Longest increasing subsequence in O(nlogn)

Longest increasing subsequence in O(nlogn)

In last post, longest increasing subsequence , we discussed brute force and dynamic programming solution. Complexity of brute force solution is exponential where are for dynamic programming approach is O(n2). Question is can we solve longest increasing subsequence in nlogn complexity?

For completeness shake, problem statement is : Given an array of integers, find length longest increasing subsequence. Increasing subsequence contains elements A[i] and A[j] if i<j and A[i]< A[j]. For example, in array A = [2,4,5,3,1,6,7], increasing subsequence are [2,4,5,6,7], [2,3,6,7], [1,6,7] and many more. Longest such subsequence has length of 5.

longest increasing subsequence in O(nlogn)

Longest increasing subsequence in O(nlogn)

Basic idea behind solution is to keep track of all active subsequences at given point of time. Based on the current elements being consider, update these active lists. To understand this process, let’s work out an example.

A = {2,8,7}
Monotonically increasing subsequences are {2,8} and {2,7}

What if we add another element, 11 in this?

A = {2,8,7,11}
Monotonically increasing subsequences are {2,8,11} and {2,7,11}

What if new element 9 is added to array? What happens now? If we add it t0 subsequences, length of longest subsequence remains 3.

A = {2,8,7,11,9}
Monotonically increasing subsequences are {2,8,9} and {2,7,9}

Question is should we create new active subsequences with length 3 adding 9 to them or continue with 11 in them? Consider the next element is 10. At this point we know, that adding 9 to subsequence leads us to longer subsequences than keeping 11.
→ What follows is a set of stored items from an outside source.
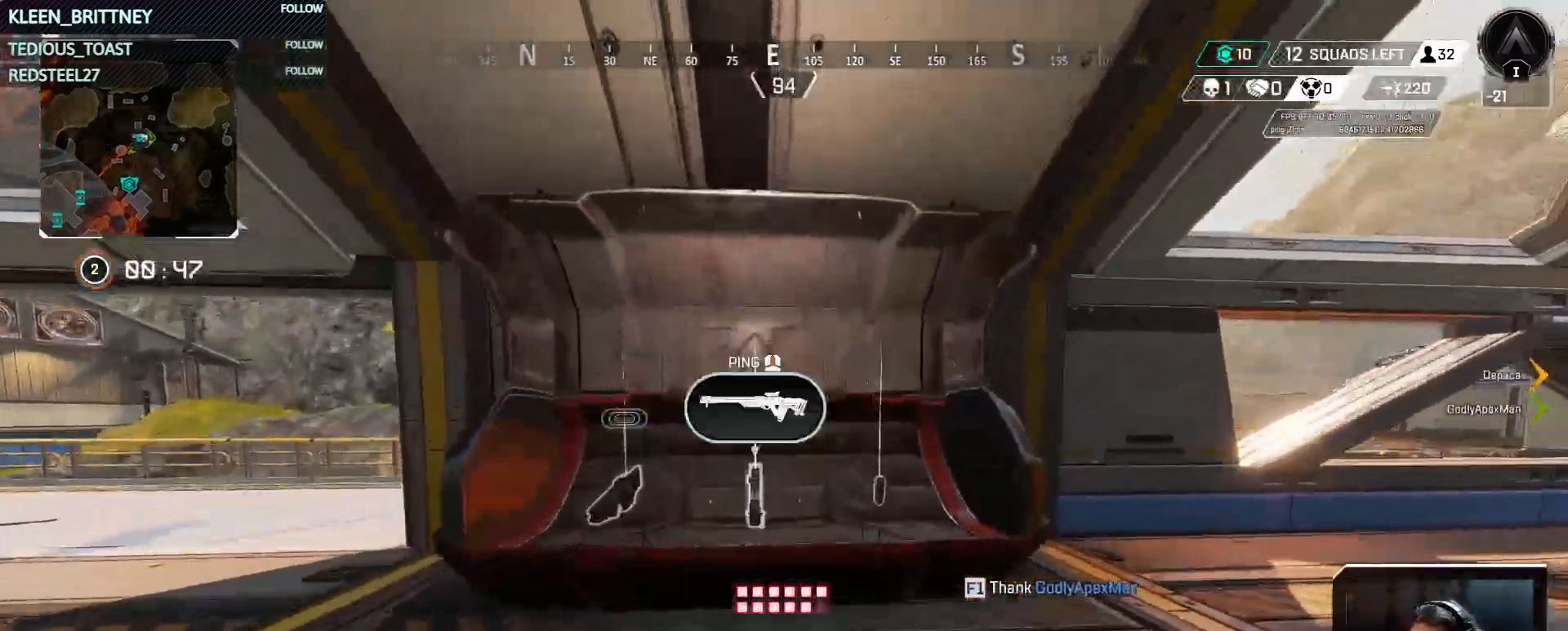
{"keys": ["t", "w"], "events": [[100, "w", "down"], [183, "w", "up"], [433, "w", "down"]]}
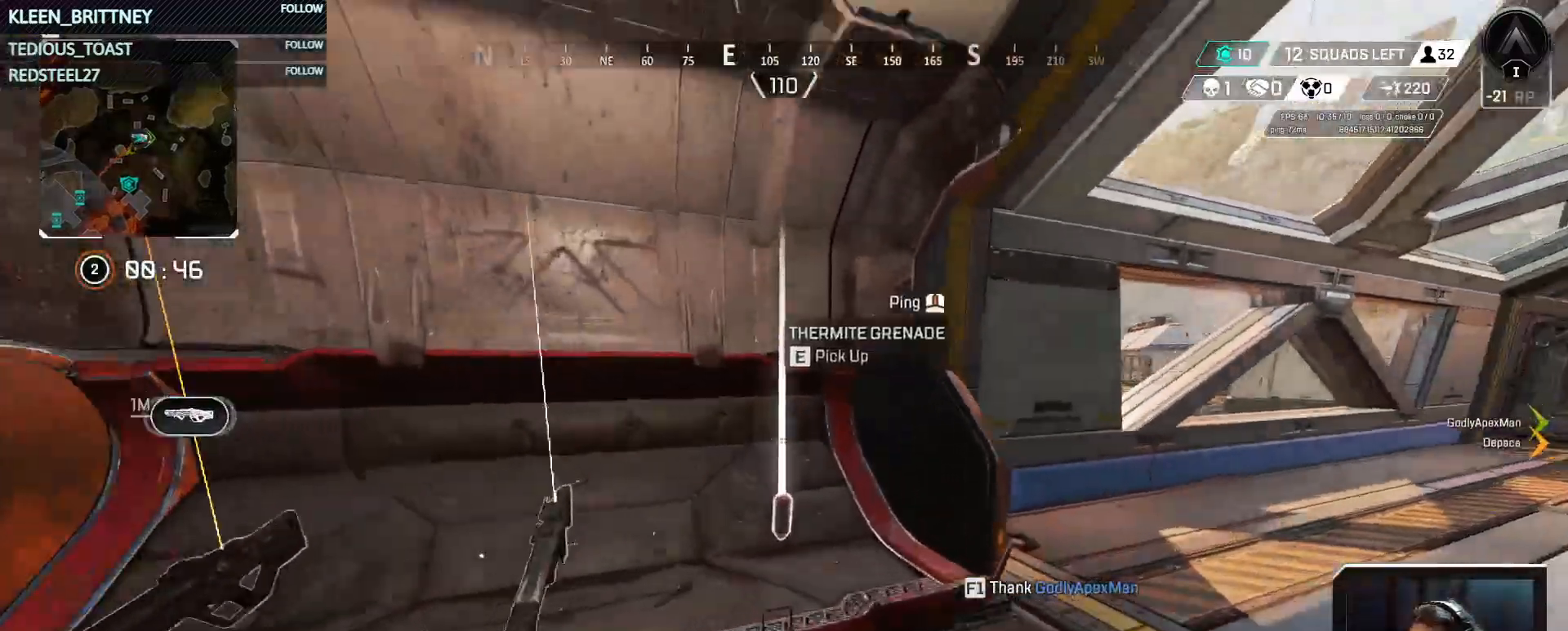
{"keys": ["w"], "events": [[17, "t", "up"], [100, "e", "down"], [250, "e", "up"], [250, "shift", "down"], [333, "shift", "up"]]}
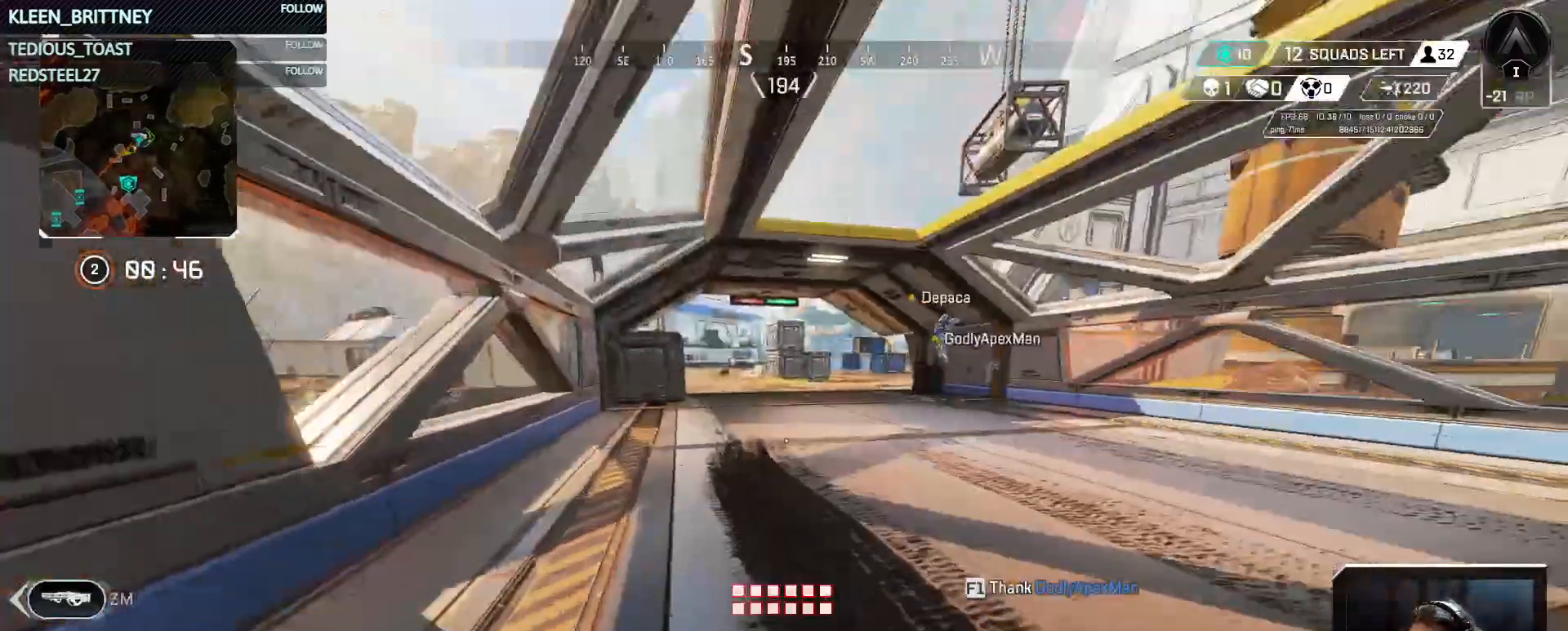
{"keys": ["ctrl", "w"], "events": [[400, "ctrl", "down"]]}
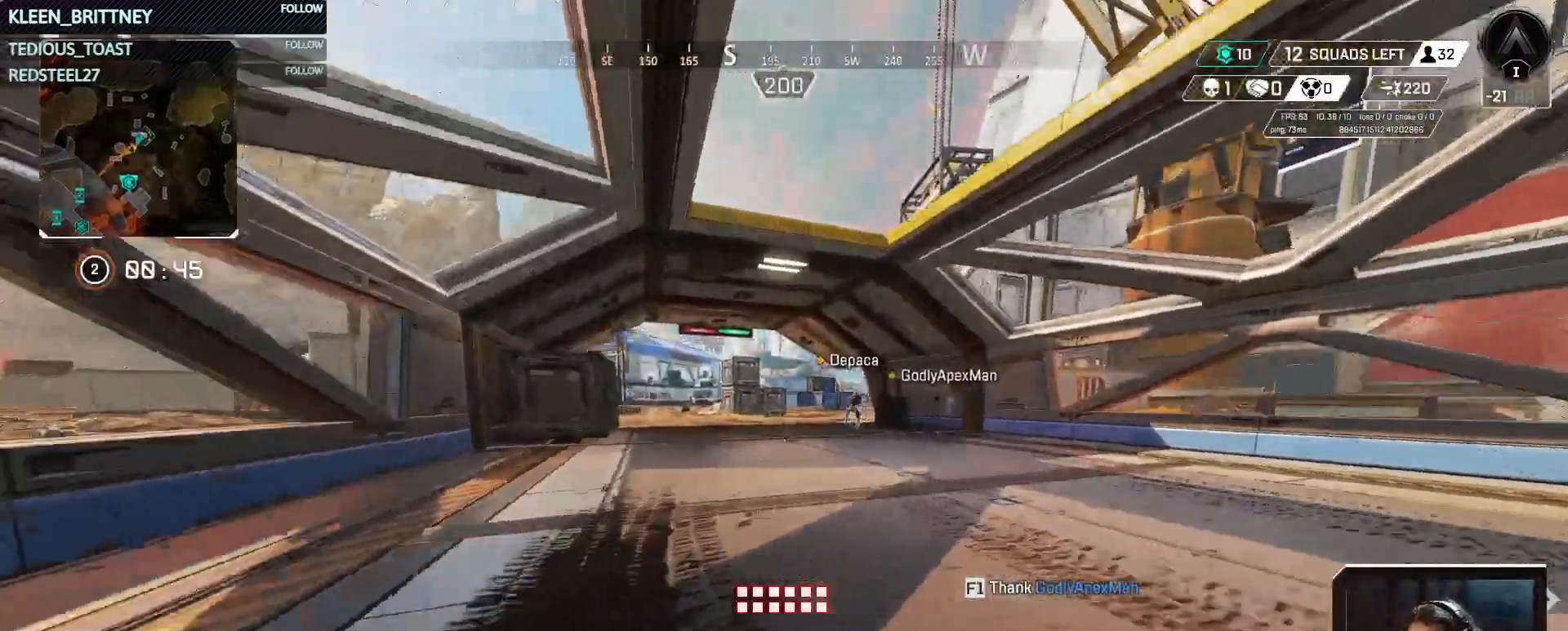
{"keys": ["ctrl", "tab", "w"], "events": [[50, "tab", "down"], [183, "tab", "up"], [467, "tab", "down"]]}
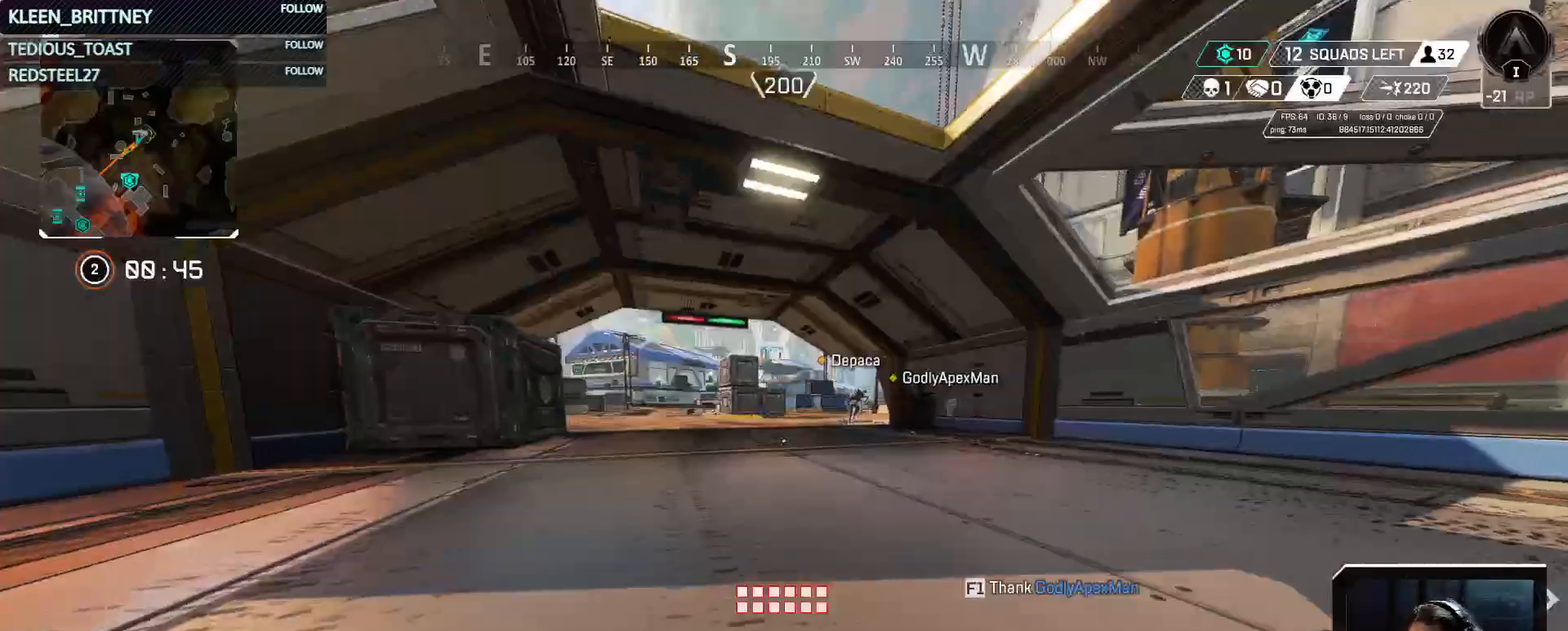
{"keys": ["w"], "events": [[100, "ctrl", "up"], [100, "tab", "up"], [283, "shift", "down"], [400, "shift", "up"]]}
How do we decide when to replace and when to continue with the old element in subsequence?  We can add or replace current element A[i] to an existing sequence if there is an element A[j] (j > i) such that E < A[i] < A[j] or (E > A[i] < A[j] – for replace), E being the last element in subsequence. In above example, E = 11, A[i] = 9 and A[j] = 10.

What if A[i] is smaller than all elements in all subsequences? In this case, we have to create a new list and add A[i] into it. Whole idea is to maintain lists of increasing sequences and update them based  on new element.  Every time new element is to be added, scan all lists (for end elements) in decreasing order of their length. Below algorithm gives how to add, replace new element in existing list or to create a new list with it.

1. If A[i] is smallest among all end candidates of active lists, start new active list of length 1.
2. If A[i] is largest among all end candidates of active lists, clone the largest active list, and extend it by A[i].
3. If A[i] is in between, find a list with largest end element that is smaller than A[i]. Clone and extend this list by A[i]. 
4. Discard all other lists of same length as that of this modified list.

Let’s take an example and see how it works:
A = [ 0, 8, 4, 12, 2, 10, 6, 14, 1, 9, 5, 13 ].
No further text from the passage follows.